This paper deals with the synthesis and thermal stability of one-part metakaolin geopolymer composites containing high volume of spodumene tailings (Quartz Feldspar Sand; QFS) and glass wool (GW). One of the objectives of the study was to prepare materials encompassing a maximum amount of waste streams with some potential thermal stability. Several compositions were prepared with sodium metasilicate anhydrous (Na₂SiO₃) wt.% of 0.5, 2.5, 5, 10 and 12,5. The one-part metakaolin geopolymer composites were cured at 60 °C for 24 h and the mechanical properties were assessed at 7 days and after post-heat treatment at 500, 750, 1000, 1100 or 1200 °C. X-ray diffraction, dilatometry, scanning electron microscopy and thermogravimetry analyses were used to study the stability of the prepared geopolymer composites until 1100–1200 °C. The results showed that more than 20 MPa compressive strength could be achieved with metakaolin geopolymer composites containing only 20 wt% of metakaolin. Metakaolin-GW geopolymer composites were stable up to 500 °C. Meanwhile, their counterparts containing QFS were stable up to 1100–1200 °C; samples prepared with higher dosage of sodium (Na₂SiO₃ > 5 wt%) retained more than 50% of their initial strength after thermal treatment at 1100 °C. Interestingly, for dosages of Na₂SiO₃ ≤ 5 wt%, more than 300% increase of strength was observed after thermal treatment at 1100–1200 °C. The use of QFS limited the thermal shrinkage at mild temperatures (<1000 °C), but favoured densification and strength development at 1100–1200 °C.

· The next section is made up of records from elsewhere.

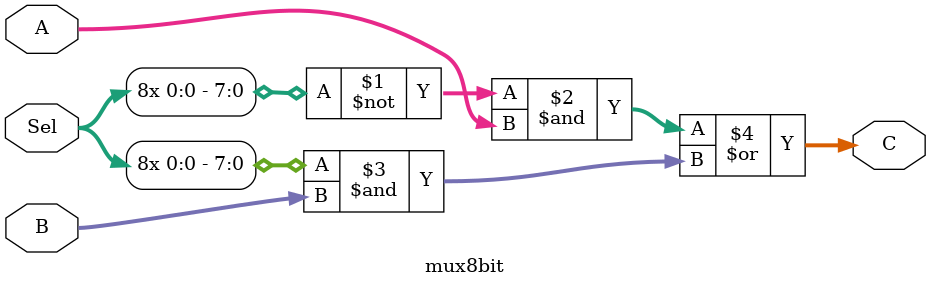
<source format=v>
module mux8bit
  (input [7:0] A
  ,input [7:0] B
  ,input Sel
  ,output [7:0] C);

assign C = (~{8{Sel}}&A)|({8{Sel}}&B);

endmodule



</source>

本文研究了含有大量锂辉石尾矿（石英长石砂； QFS）和玻璃棉（GW）的偏高岭土地聚合物复合材料的合成和热稳定性。该研究的目的之一是制备包含最大量废料流并具有一定潜在热稳定性的材料。用无水偏硅酸钠（Na ₂ SiO ₃重量百分比为0.5、2.5、5、10和12,5。一件式偏高岭土地质聚合物复合材料在60°C下固化24小时，并在7天和500、750、1000、1100或1200°C后热处理后评估机械性能。X射线衍射，膨胀计，扫描电子显微镜和热重分析用于研究所制备的地质聚合物复合材料在1100–1200°C之前的稳定性。结果表明，仅含偏高岭土20 wt％的偏高岭土地质聚合物复合材料可达到20 MPa以上的抗压强度。偏高岭土-GW地质聚合物复合材料在高达500°C的温度下稳定。同时，含有QFS的同类产品在1100-1200°C的温度下仍保持稳定。较高剂量的钠（Na ₂ SiO ₃ > 5 wt％）在1100°C热处理后保留超过其初始强度的50％。有趣的是，对于钠的剂量₂的SiO ₃ ≤5重量％时，热处理后，观察到强度的超过300％的增长，在1100年至1200年℃。QFS的使用限制了温和温度（<1000°C）下的热收缩，但有利于在1100-1200°C下致密化和强度发展。